The results of the detection rate are shown in Fig. 4. The size of the green circles represents the percentage of successful detections and its center the distance to the object. In both cases the detection rate decreases as the object distance increases, but the effect is more significant when the UA is hovering. This is due to unavoidable in-flight movements of the UA which result in a reduced image quality and thus less features can be matched. With the used image resolution the detection rate drops significantly as soon as the distance between camera and interaction object exceeds a value of 60 cm. Therefore, the UA should hover around 30 cm to 50 cm above the interaction object to ensure a reliable detection and localization of the object.

Fig. 4
figure 4

Detection rate dependent on the distance between camera and grasping object (left) and time required for object detection and localization while hovering above the object (right)

Besides the detection rate, the time required to locate the interaction object is evaluated as described before. The measured execution time for the in-flight tests are shown in the right diagram of Fig. 4. It shows that with increasing distance to the object the execution time decreases as the number of extracted object features decreases and thus the feature matching requires less time. The worst observed execution time during flight is 242.20 ms while the median execution time is 100 ms at a distance of 36 cm and 80 ms at a distance of 76 cm. As the execution time directly depend on the number of detected features, during a static test under same conditions, the time required to locate can be larger than in-flight as more features need to be compared.

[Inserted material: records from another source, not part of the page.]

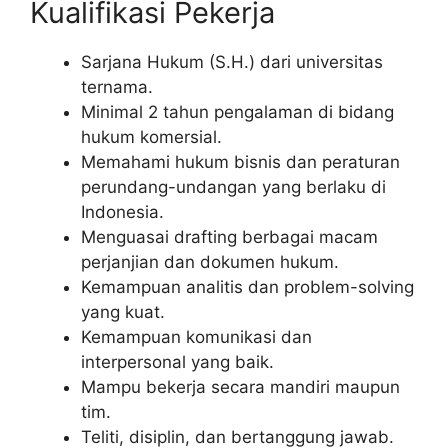
Kualifikasi Pekerja
Sarjana Hukum (S.H.) dari universitas
ternama.
Minimal 2 tahun pengalaman di bidang
hukum komersial.
Memahami hukum bisnis dan peraturan
perundang-undangan yang berlaku di
Indonesia.
Menguasai drafting berbagai macam
perjanjian dan dokumen hukum.
Kemampuan analitis dan problem-solving
yang kuat.
Kemampuan komunikasi dan
interpersonal yang baik.
Mampu bekerja secara mandiri maupun
tim.
Teliti, disiplin, dan bertanggung jawab.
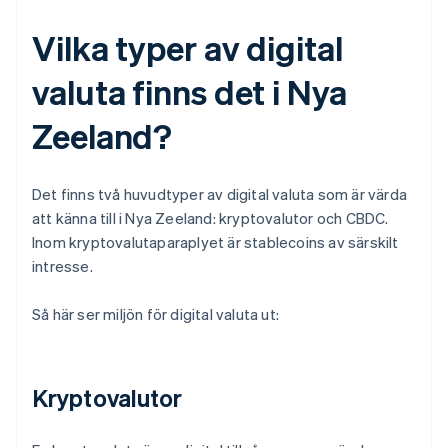
Vilka typer av digital
valuta finns det i Nya
Zeeland?
Det finns två huvudtyper av digital valuta som är värda
att känna till i Nya Zeeland: kryptovalutor och CBDC.
Inom kryptovalutaparaplyet är stablecoins av särskilt
intresse.
Så här ser miljön för digital valuta ut:
Kryptovalutor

Based on the results of the examined detection rate, the UA should hover about 30 cm to 50 cm above the interaction object during the following evaluation of the grasping success rate in order to guarantee a reliable detection and localization of the object.

4.3 Grasping Success Rate

To evaluate the grasping success rate, the UA performs the procedure as described in Sect. 3. The storage position of the SLC containing the cardboard boxes is roughly determined by placing a UWB tag inside the SLC. The initial position setpoint sent to the UA is around 40 cm above the SLC to allow a precise localization of the cardboard box. After grasping, the UA ascends 50 cm and drops the object off at a random position 1.5 m away from SLC. The whole process is conducted autonomously and repeated ten times. The attempt is only considered successful when the object is precisely located, grasped and extracted from the SLC without being dropped. Based on this metric the object was grasped successfully nine out of ten times, resulting in a grasping success rate of 90 %. A successful grasp of a cardboard box is shown in Fig. 5.

Fig. 5
figure 5

In-flight grasping of a cardboard box out of a small load carrier. The box tilts to the side, as it is not grasped exactly in its center point

The failed grasping attempt was caused by a tilting of the cardboard box so that it was caught on the rim of the SLC and the suction gripper could not provide enough retention force to hold the object.

5 Summary and Conclusion

Within this paper, we have presented an approach for the object interaction and aerial grasping of lightweight cargo objects using an UA equipped with an industrial grade suction gripper. While the overall system works well and the gripping was successful in 90 % of the attempts, there are still limitations that need to be addressed in future research.

As shown within the evaluation, using a single suction cup leads to objects leaning to the side and reduces the load restraint during the transport. Within future research we will therefore use additional suction cups in a linear or triangle arrangement.

This leads to other issues, such as improving the positioning accuracy to guarantee that all suction cups fit on the object’s surface. To improve the accuracy of the position and eliminate the currently required optical markers at the same time, we plan to replace the marker based localization by an alternative tracking approach such as optical flow and visual odometry.